As you may or may not realize, it's winter here. Which means the reptiles and insects are pretty rare on these cold(ish) days. But the birds don't care, actually they're probably having a harder time finding food by themselves and are happy to fill the critter-picture void created by the "cold" season. (FYI nights are 8degC, days 22degC, harsh :-p )

The parrots we get coming around to our bird feeder are wild. Some don't mind us being outside as I'm sure they're used to the sight of people, but they aren't tame by any stretch.
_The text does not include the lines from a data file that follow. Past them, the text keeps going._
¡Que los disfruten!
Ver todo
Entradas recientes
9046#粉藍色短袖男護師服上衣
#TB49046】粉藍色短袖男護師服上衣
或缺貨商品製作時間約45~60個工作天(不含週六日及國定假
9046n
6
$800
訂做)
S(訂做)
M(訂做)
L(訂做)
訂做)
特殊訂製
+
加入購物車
So I'm happy to say that after many weeks of getting closer and closer to them with limited success, we finally earned their trust enough to let us feed them "by hand". Ok, they're not exactly perched on my shoulders or eating out of my hand just yet, but still ... one small step ... and hey, I was really excited to be that close to them.

The feeding line up

A happy cockatoo and a happy gecko hunter!

Clo gets in on the action

Extra trivia: Did you know the Crocodile Hunter was afraid of parrots ? Here's a excerpt from a Larry King interview that explains why:

[Irwin is holding a Macaw parrot and explaining why it's endangered]

KING: I thought you were afraid of parrots.

IRWIN: I am. You might see my head's way back, and I'm shaking like a leaf.

KING: Because?

IRWIN: Have a look at that beak.

KING: Have you been bit by a parrot?

IRWIN: I've had a lot of nasty bites by parrots, and it hurts. I set up a big wildlife hospital at Australia Zoo. In fact, it's the biggest wildlife hospital in Australia. And last month, we had 80 koalas come through and 27 parrots and, I think, 13 of those bit me.